Antimony Pentafluoride
Another acid that will dissolve glass it comes in contact with is antimony pentafluoride (SbF5). The catch here is that its water solution (acids are usually water solutions) will actually form hydrofluoric acid.
This is because antimony pentafluoride will react with water to form hydrogen fluoride (= hydrofluoric acid) in either of the following ways (the second one typically requiring some heat as well):
SbF_5+H_2O\ \rightarrow\ 2\ HF+SbOF_3\\2\ SbF_5+5\ H_2O\ \rightarrow\ 10\ HF+Sb_2O_5The hydrofluoric acid formed will then react with the silicon dioxide in glass, dissolving it. This is why for example, the U.S. National Library of Medicine recommends not storing antimony pentafluoride in a humid or moisty environment (as moisture contains water) nor glass containers.
Fluorosulfuric Acid
Fluorosulfuric acid (HSO3F) works pretty much the same way as the antimony pentafluoride explained above.
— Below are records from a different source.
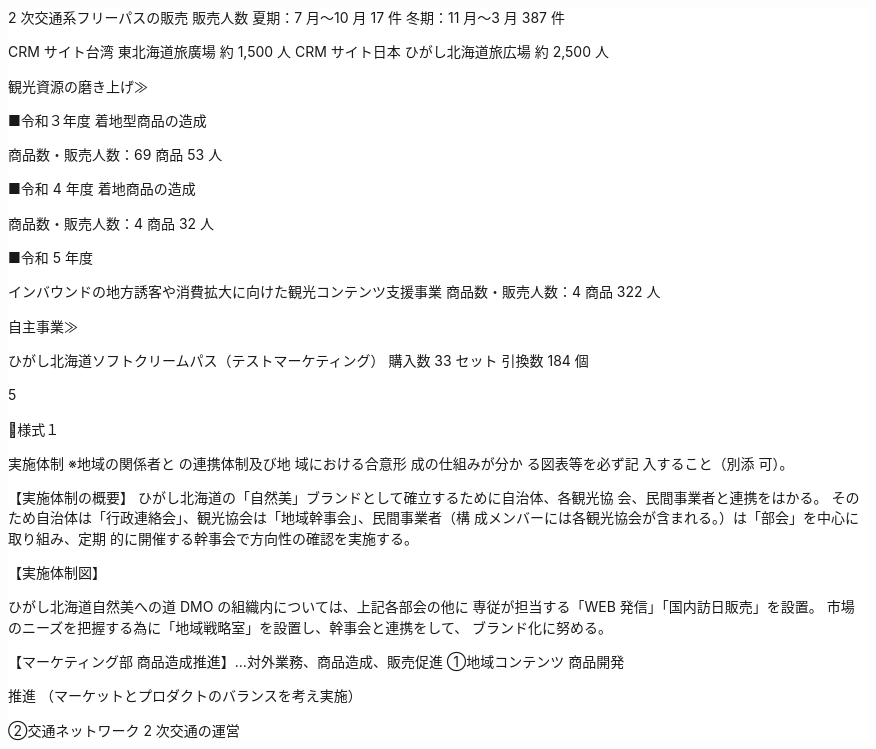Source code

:   2 次交通系フリーパスの販売
  販売人数  夏期：7 月～10 月  17 件
            冬期：11 月～3 月  387 件

  CRM サイト台湾 東北海道旅廣場  約 1,500 人
  CRM サイト日本 ひがし北海道旅広場  約 2,500 人

観光資源の磨き上げ≫

■令和３年度  着地型商品の造成

商品数・販売人数：69 商品  53 人

■令和 4 年度  着地商品の造成

商品数・販売人数：4 商品  32 人

■令和 5 年度

インバウンドの地方誘客や消費拡大に向けた観光コンテンツ支援事業
商品数・販売人数：4 商品  322 人

自主事業≫

  ひがし北海道ソフトクリームパス（テストマーケティング）
  購入数  33 セット  引換数 184 個

5

様式１

実施体制
※地域の関係者と
の連携体制及び地
域における合意形
成の仕組みが分か
る図表等を必ず記
入すること（別添
可）。

【実施体制の概要】
ひがし北海道の「自然美」ブランドとして確立するために自治体、各観光協
会、民間事業者と連携をはかる。
そのため自治体は「行政連絡会」、観光協会は「地域幹事会」、民間事業者（構
成メンバーには各観光協会が含まれる。）は「部会」を中心に取り組み、定期
的に開催する幹事会で方向性の確認を実施する。

【実施体制図】

ひがし北海道自然美への道 DMO の組織内については、上記各部会の他に
専従が担当する「WEB 発信」「国内訪日販売」を設置。
市場のニーズを把握する為に「地域戦略室」を設置し、幹事会と連携をして、
ブランド化に努める。

【マーケティング部  商品造成推進】…対外業務、商品造成、販売促進
  ①地域コンテンツ    商品開発

推進            （マーケットとプロダクトのバランスを考え実施）

②交通ネットワーク  2 次交通の運営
Once it comes in contact with water, it will form hydrofluoric acid as well as sulfuric acid with the following reaction:
HSO_3F+H_2O\ \rightarrow\ HF+H_2SO_4This, of course makes its water solution able to dissolve glass. If heated (to about 900 °C), fluorosulfuric acid will also break down into hydrogen fluoride and some other stuff.
Fluoroboric Acid
Fluoroboric acid is a strong acid with the chemical formula HBF4, however pure fluoroboric acid actually can’t directly dissolve glass. If heated, it will again decompose to hydrogen sulfide, thus being able to dissolve glass.
If made into a water solution, fluoroboric acid will react with the water molecules and the result is again hydrofluoric acid, making its water solution glass-dissolving.